Rewrite the records below, replacing "latitude" with "lat" everywhere and changing nothing else. Omit the pictures from your answer.
# START OF Extracted data
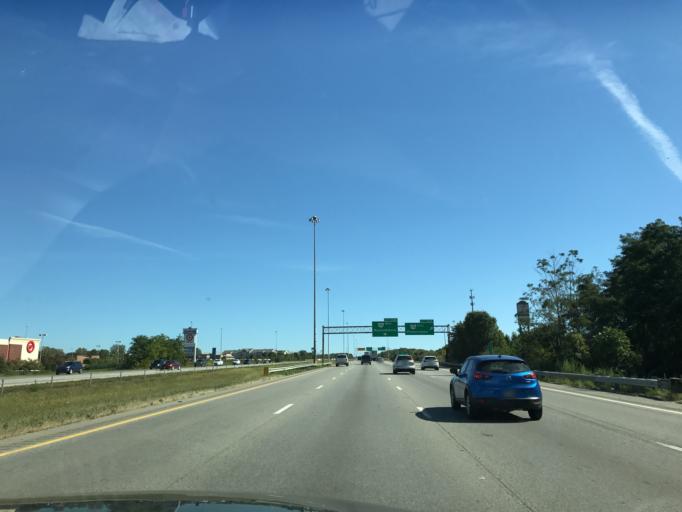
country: US
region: Ohio
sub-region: Franklin County
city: Reynoldsburg
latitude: 39.9323
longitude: -82.7942
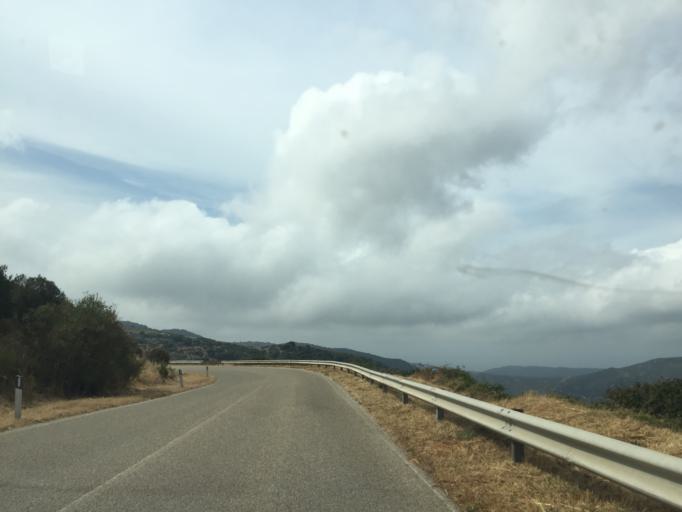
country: IT
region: Sardinia
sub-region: Provincia di Olbia-Tempio
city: Trinita d'Agultu
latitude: 40.9757
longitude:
# END OF Extracted data
*Solution for this task*
country: US
region: Ohio
sub-region: Franklin County
city: Reynoldsburg
lat: 39.9323
longitude: -82.7942
country: IT
region: Sardinia
sub-region: Provincia di Olbia-Tempio
city: Trinita d'Agultu
lat: 40.9757
longitude:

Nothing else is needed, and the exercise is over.